How to check if a Unix .tar.gz file is a valid file without uncompressing?
I have found the question How to determine if data is valid tar file without a file?, but I was wondering: is there a ready made command line solution?
What about just getting a listing of the tarball and throw away the output, rather than decompressing the file?
tar -tzf my_tar.tar.gz >/dev/null
Edited as per comment. Thanks zrajm!
Edit as per comment. Thanks Frozen Flame! This test in no way implies integrity of the data. Because it was designed as a tape archival utility most implementations of tar will allow multiple copies of the same file!

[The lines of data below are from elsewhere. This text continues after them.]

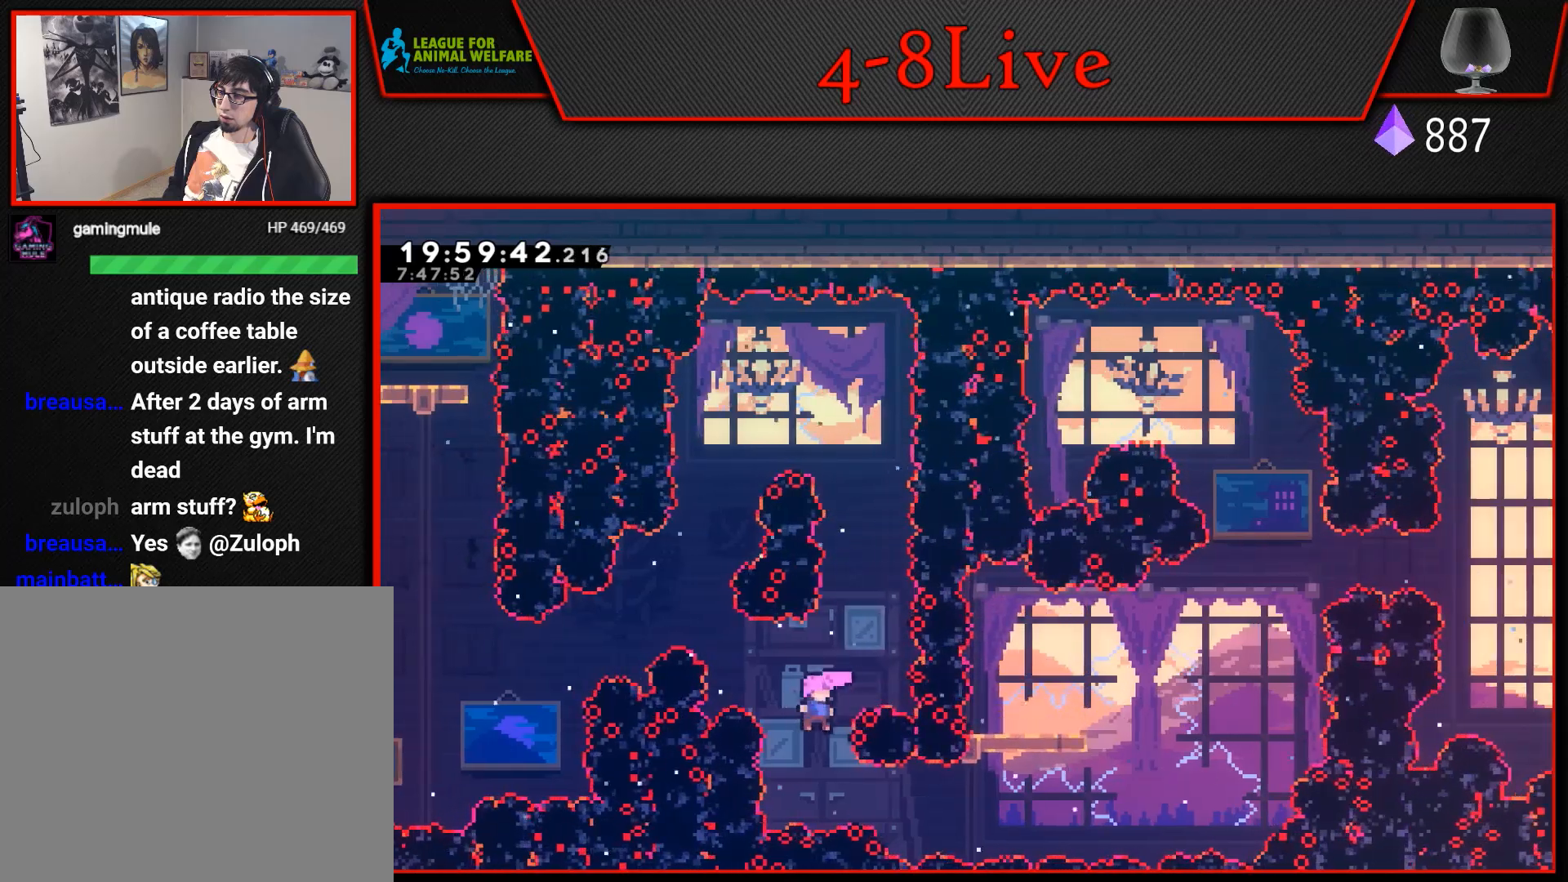
{"buttons": ["L1", "R1", "DPAD_UP"], "events": [[167, "R1", "down"], [317, "R1", "up"], [417, "L1", "down"], [433, "DPAD_UP", "down"], [450, "R1", "down"], [467, "DPAD_RIGHT", "up"]]}
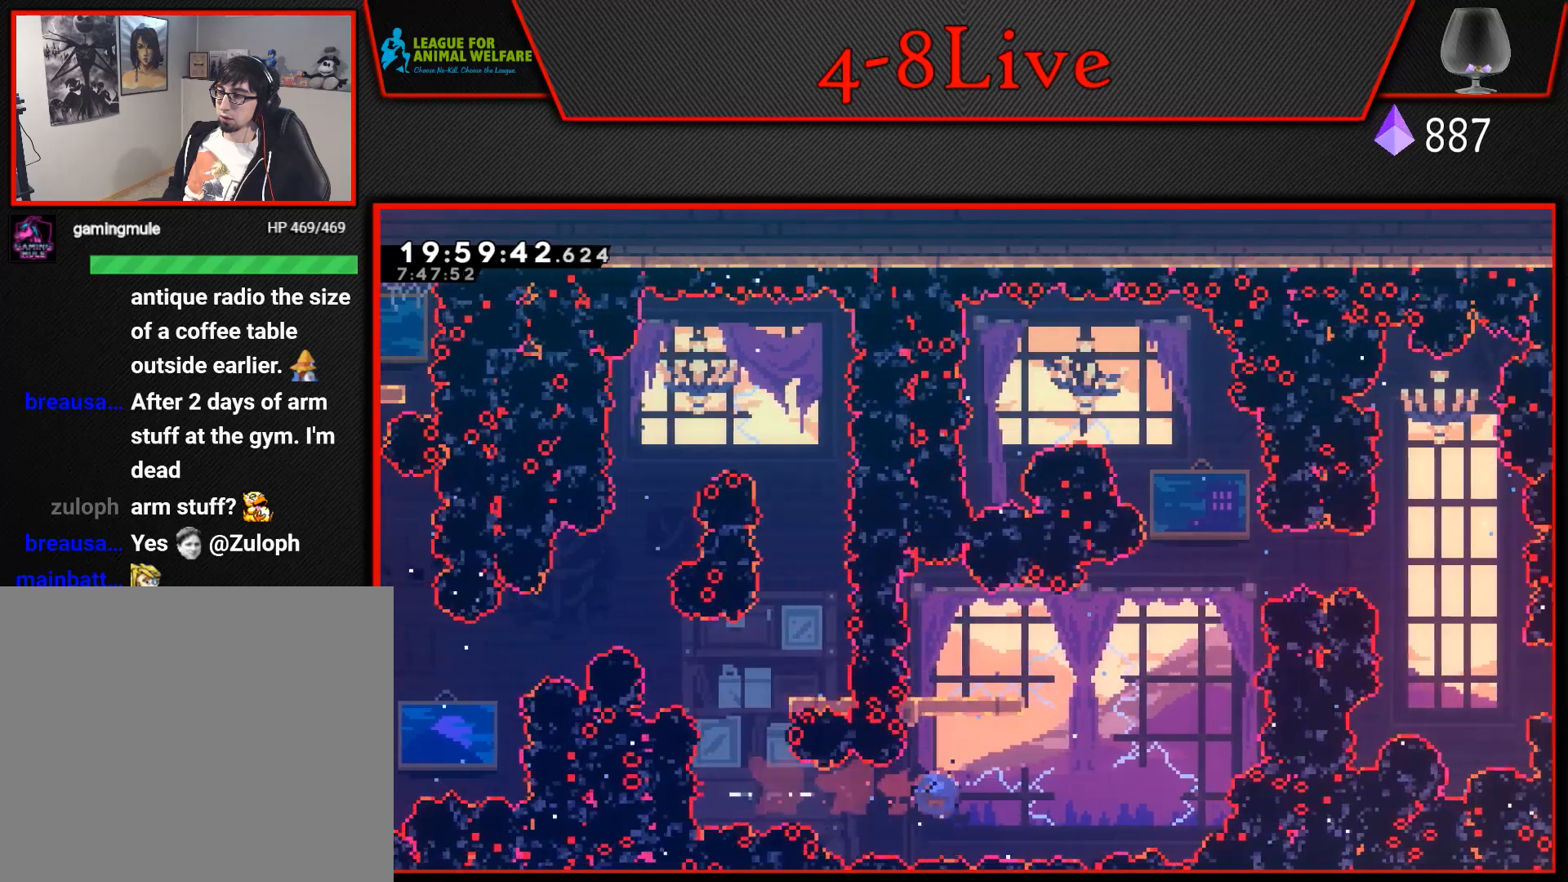
{"buttons": [], "events": [[150, "R1", "up"], [233, "DPAD_UP", "up"], [250, "L1", "up"], [350, "DPAD_DOWN", "down"], [500, "DPAD_DOWN", "up"]]}
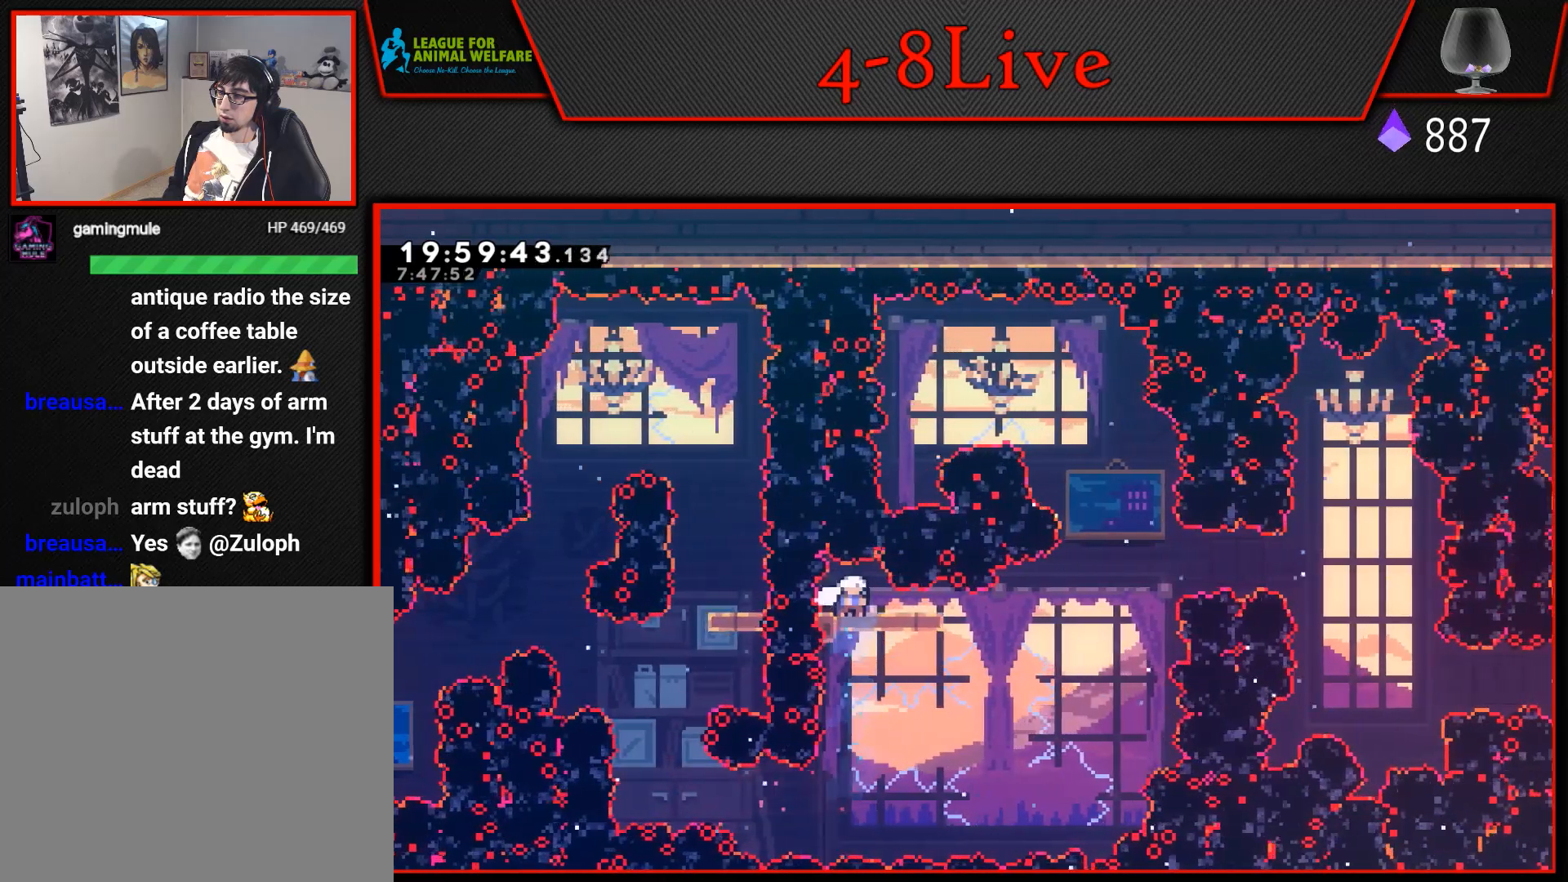
{"buttons": ["CROSS", "DPAD_RIGHT"], "events": [[67, "DPAD_RIGHT", "down"], [183, "DPAD_RIGHT", "up"], [250, "DPAD_RIGHT", "down"], [500, "CROSS", "down"]]}
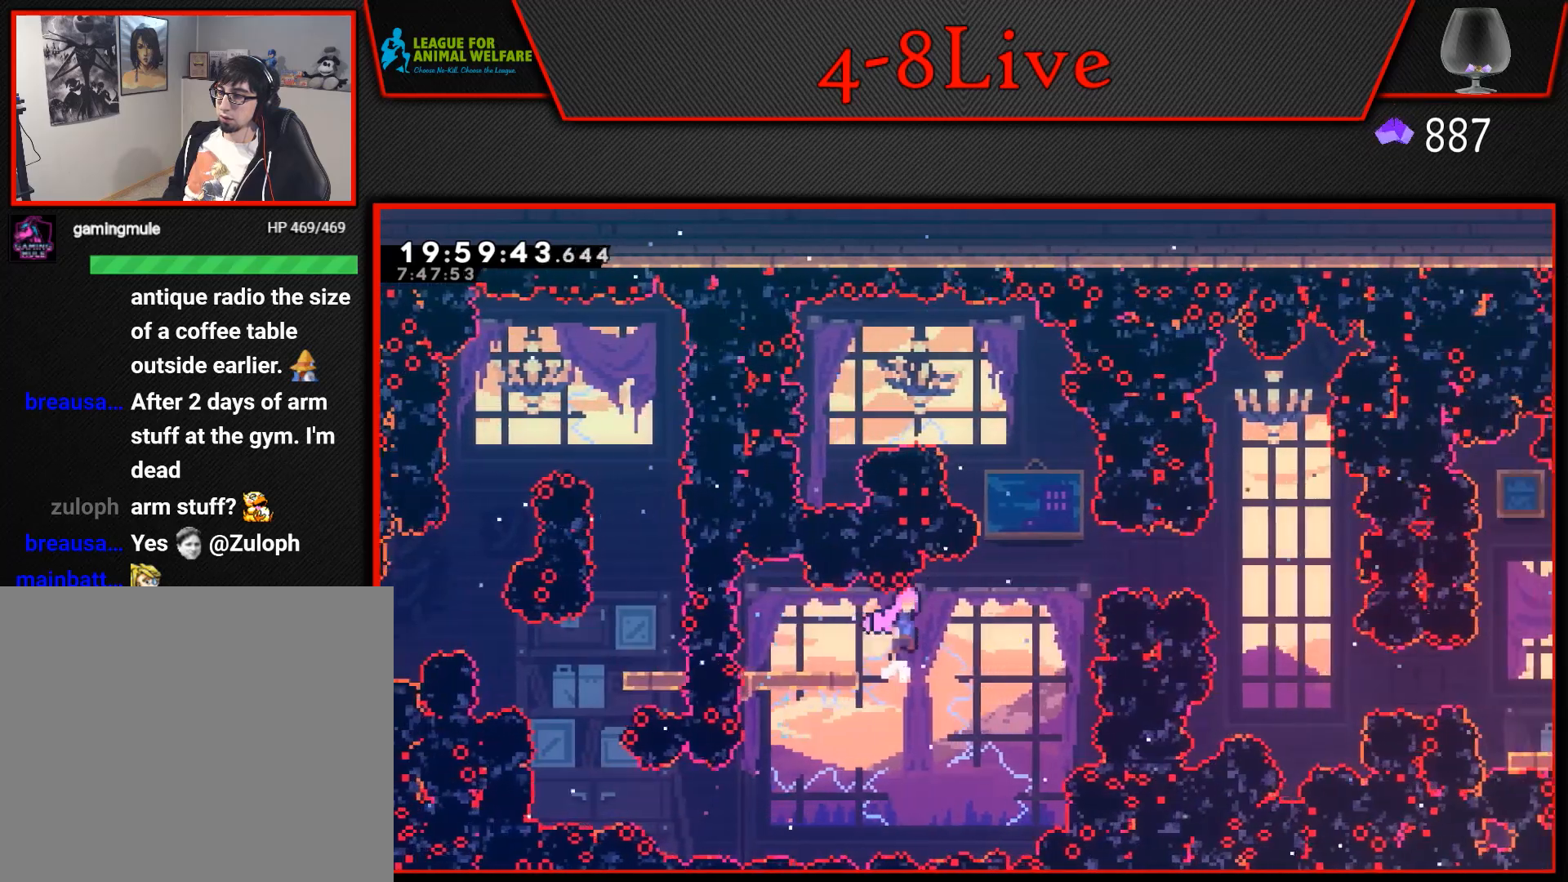
{"buttons": ["L1", "R1", "DPAD_UP"], "events": [[117, "CROSS", "up"], [367, "DPAD_UP", "down"], [367, "L1", "down"], [400, "DPAD_RIGHT", "up"], [417, "R1", "down"]]}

you could probably use the gzip -t option to test the files integrity
http://linux.about.com/od/commands/l/blcmdl1_gzip.htm
from: http://unix.ittoolbox.com/groups/technical-functional/shellscript-l/how-to-test-file-integrity-of-targz-1138880
To test the gzip file is not corrupt:
gunzip -t file.tar.gz
To test the tar file inside is not corrupt:
gunzip -c file.tar.gz | tar -t > /dev/null
As part of the backup you could probably just run the latter command and check the value of $? afterwards for a 0 (success) value. If either the tar or the gzip has an issue, $? will have a non zero value.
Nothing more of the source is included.